> _TEXT_:

[Top][All Lists]
[Date Prev][Date Next][Thread Prev][Thread Next][Date Index][Thread Index]
Re: new modules for grapheme cluster breaking
From: |
Ben Pfaff |
Subject: |
Re: new modules for grapheme cluster breaking |
Date: |
Tue, 28 Dec 2010 06:59:46 -0800 |
User-agent: |
Gnus/5.13 (Gnus v5.13) Emacs/23.2 (gnu/linux) |
Bruno Haible <address@hidden> writes:
>> > The next modules will have a higher-level API, I imagine. You're welcome
>> > to discuss the new API with me, before you implement it.
>>
>> I am thinking of something like:
>> size_t u<#>_grapheme_len (const uint<#>_t *s, size_t n);
>> which would return the number of units in the first grapheme
>> cluster in S.
>
> "grapheme" or "grapheme cluster"? I'm a bit confused: The Unicode 3.0
> book uses the term "grapheme" to denote the entity that users consider
> to be a single character, but UAX #29 nowadays calls it "grapheme cluster".
I am being a little sloppy with terminology. My take-away from
the Unicode glossary definitions is that a "grapheme" is a
user-perceived character, and a "grapheme cluster" is the
sequence of code points that make up a grapheme.
If I am correct about that, then properly this would be a
grapheme cluster.
> OK for this kind of API, if the grapheme break determination is context free
> (unlike the word break determination). Can you confirm that?
Yes, grapheme cluster break determination looks only at the
previous and next code point. The uc_is_grapheme_cluster_break
function is sufficient to find breakpoints.
> A function for iterating backwards, i.e. returning the grapheme
> bounds before a certain point in a string, would be useful too
> then. Like u#_next and u#_prev in <unistr.h>:
>
> const uint#_t * u#_grapheme_next (const uint#_t *s, const uint#_t *end);
> const uint#_t * u#_grapheme_prev (const uint#_t *s, const uint#_t *start);
>
> And for convenience, I would suggest an API that operates on an
> entire string, like done for the word breaks:
>
> /* Determine the grapheme [cluster?] break points in S, and store the result
> at p[0..n-1].
> p[i] = 1 means that there is a grapheme [cluster?] boundary between s[i-1]
> and s[i].
> p[i] = 0 means that s[i-1] and s[i] must not be separated.
> */
> extern void
> u8_grapheme_breaks (const uint8_t *s, size_t n, char *p);
> extern void
> u16_grapheme_breaks (const uint16_t *s, size_t n, char *p);
> extern void
> u32_grapheme_breaks (const uint32_t *s, size_t n, char *p);
> extern void
> ulc_grapheme_breaks (const char *s, size_t n, char *p);
OK, I'll look at writing those functions too.
Thanks,
Ben.
--
Ben Pfaff
http://benpfaff.org

> _GIVEN RECORDS_:

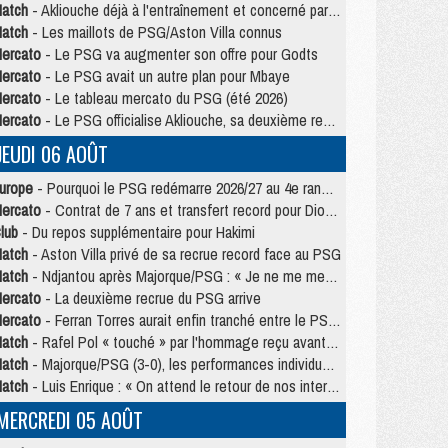
atch
- Akliouche déjà à l'entraînement et concerné par PSG/MU ?
atch
- Les maillots de PSG/Aston Villa connus
ercato
- Le PSG va augmenter son offre pour Godts
ercato
- Le PSG avait un autre plan pour Mbaye
ercato
- Le tableau mercato du PSG (été 2026)
ercato
- Le PSG officialise Akliouche, sa deuxième recrue de l’été
JEUDI 06 AOÛT
urope
- Pourquoi le PSG redémarre 2026/27 au 4e rang du coefficient UEFA
ercato
- Contrat de 7 ans et transfert record pour Diomandé loin du PSG
lub
- Du repos supplémentaire pour Hakimi
atch
- Aston Villa privé de sa recrue record face au PSG
atch
- Ndjantou après Majorque/PSG : « Je ne me mets pas de plafond »
ercato
- La deuxième recrue du PSG arrive
ercato
- Ferran Torres aurait enfin tranché entre le PSG et le Barça
atch
- Rafel Pol « touché » par l'hommage reçu avant Majorque/PSG
atch
- Majorque/PSG (3-0), les performances individuelles
atch
- Luis Enrique : « On attend le retour de nos internationaux »
MERCREDI 05 AOÛT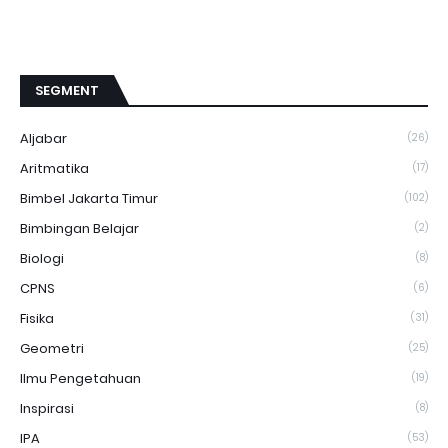
SEGMENT
Aljabar
(26)
Aritmatika
(17)
Bimbel Jakarta Timur
(102)
Bimbingan Belajar
(2)
Biologi
(8)
CPNS
(6)
Fisika
(31)
Geometri
(25)
Ilmu Pengetahuan
(19)
Inspirasi
(8)
IPA
(53)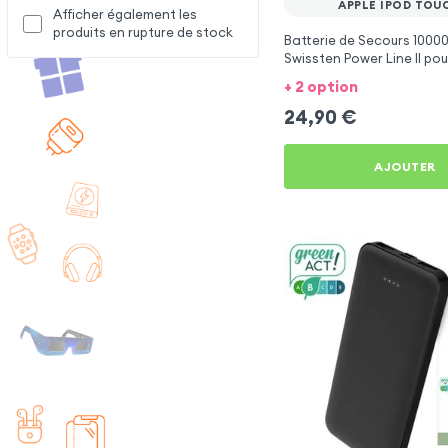
APPLE IPOD TOU
Afficher également les
produits en rupture de stock
Batterie de Secours 100
Swissten Power Line II pou
Touch 5
+ 2 option
24,90
€
AJOUTER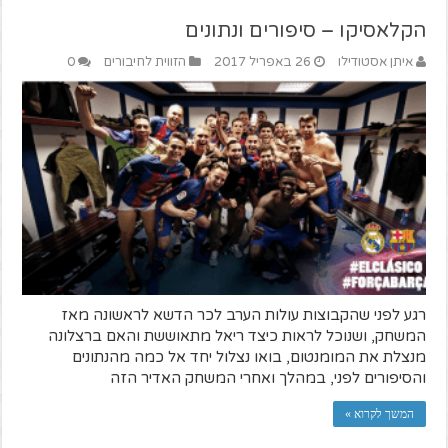
הקלאסיקו – סיפורים ונתונים
איתן אסטודילו
26 באפריל 2017
הזווית לחיבורים
0
רגע לפני שהקבוצות עולות הערב לכר הדשא לראשונה מאז
המשחק, ושנוכל לראות כיצד ריאל מתאוששת והאם ברצלונה
מנצלת את המומנטום, בואו נצלול יחד אל כמה מהנתונים
והסיפורים לפני, במהלך ואחרי המשחק האדיר הזה
המשך לקרוא »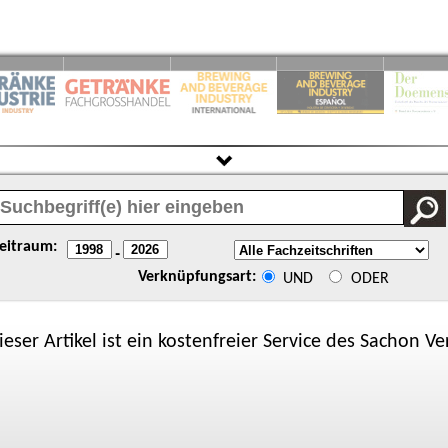
eitraum:
-
Verknüpfungsart:
UND
ODER
ieser Artikel ist ein kostenfreier Service des
Sachon
Ver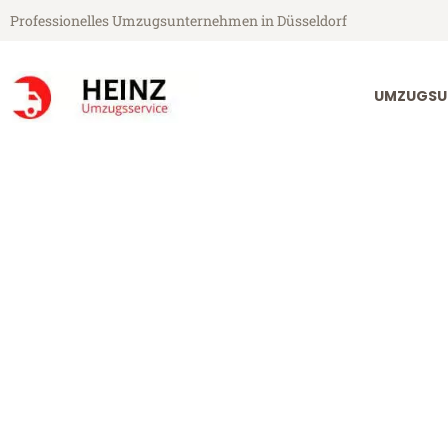
Professionelles Umzugsunternehmen in Düsseldorf
UMZUGSU
Heinz Umzugsservice aus Düsseldorf
Umzug Düsseld
Günstiger Umzug Düsseldorf Sc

> _TASKS TO PERFORM_:
1. In the grapheme cluster thread, what does grapheme cluster break determination look at?
2. Write out the passage of the grapheme cluster thread starting at "If I am correct" and ending at "to find breakpoints.".
The entries play no part in this.

> _ANSWERS GIVEN_:
1. Only the previous and next code point.

2.
If I am correct about that, then properly this would be a
grapheme cluster.
> OK for this kind of API, if the grapheme break determination is context free
> (unlike the word break determination). Can you confirm that?
Yes, grapheme cluster break determination looks only at the
previous and next code point. The uc_is_grapheme_cluster_break
function is sufficient to find breakpoints.